November 26, 2007 |Permalink |Comments (3)
Here. Be. Now.
I've spent the past couple of days trying to think of ideas and expressions around which young and old could find common cause. Strangely, the phrase...
Here. Be. Now.
Keeps coming back to me.
What does this mean to you?
Is there a "there" there?
Comments ( 3)
Here. Be. Now.
This is what the younger generation can't understand. It's usually There. Do. Whenever.....
Idealistically we should all live in the moment, but for those who are cramming every possible activity into every possible moment, sometimes living Now is a pipedream.
Could young and old find a common cause in "Sharing questions and seeking wisdom?"
HERE
BE
NOW
CAN
These are the words I'm thinking of right now.
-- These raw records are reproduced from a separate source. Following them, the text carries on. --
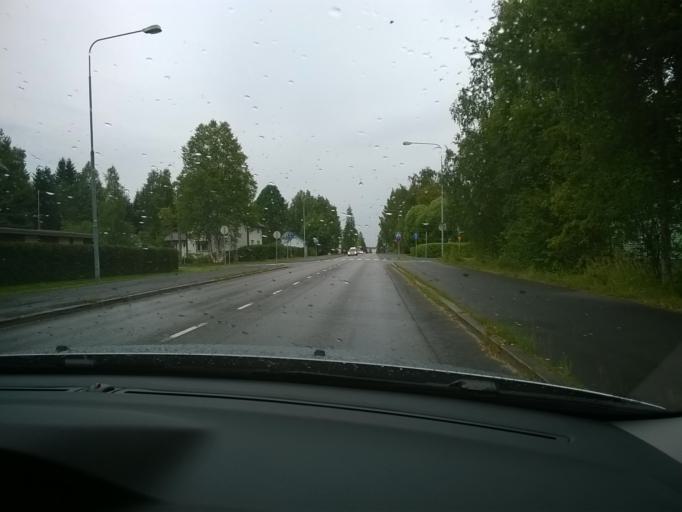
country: FI
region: Kainuu
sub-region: Kehys-Kainuu
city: Kuhmo
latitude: 64.1236
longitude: 29.5340
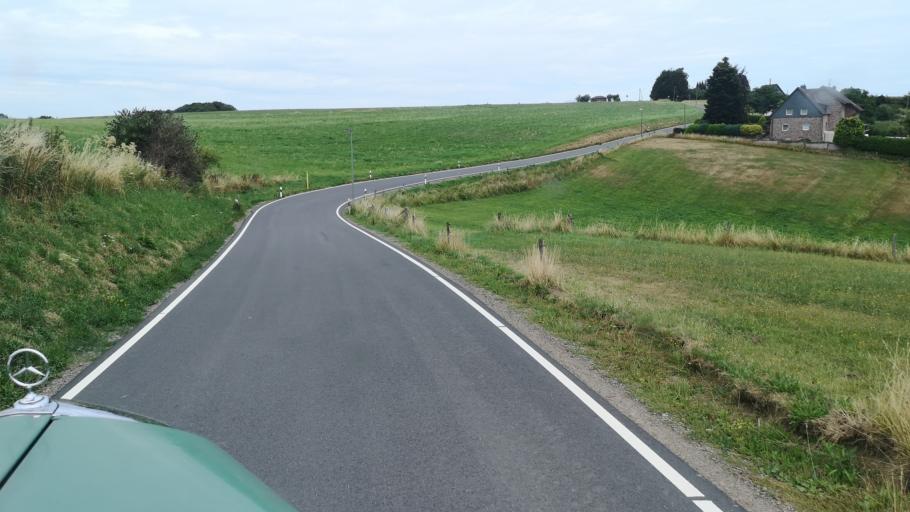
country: DE
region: North Rhine-Westphalia
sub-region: Regierungsbezirk Koln
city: Kurten
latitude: 51.0449
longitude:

A beloved person told me about this incredible love story of a father and son.
Their love, to me, transcends age, their physical bodies and what society perceives as "limitation."
This story is a soulful reminder to me of what love is all about.
It also reminds me of a favorite quote:
"It is only with the heart that one can see rightly;
what is essential is invisible to the eye".
~~ Antoine de Saint Exupery
The link below will take you to the Father/Son love story.
http://www.youtube.com/watch?v=flRvsO8m_KI&feature=related
Here. Be. Now.
I am about to indulge myself (I can't help it). I keep a journal at my bedside where I write quotes from books that I read that somehow resonate with my life. Here are a couple of fairly recent ones:
1. "The Road" - Cormac McCarthy's best novel yet.
"He walked out in the gray light and stood and he saw for a brief moment the absolute truth of the world. The cold relentless circling of the intestate earth. Darkness implacable. The blind dogs of the sun in their running. The crushing black vacuum of the universe . . . Borrowed time and borrowed world and borrowed eyes with which to sorrow it."
This beautiful tale of love between a father and a son is a profound illustration of two souls - one young, one not so much, trying to make sense of their fate. The only thing real is HERE. BE. NOW. LOVE.
2. "The Power of Now" by Eckhart Tolle
"To be identified with your mind is to be trapped in time: the compulsion to live almost exclusively through memory and anticipation. This creates an endless preoccupation with past and future and an unwillingness to honor and acknowledge the present moment and allow it to be. The compulsion arises because the past gives you an identity and the future holds the promise of salvation, of fulfillment in whatever form. Both are illusions."
Having been raised by my grandparents, I remember my childhood being that way - a lot of space filled with presence; mindfulness in the absence of time.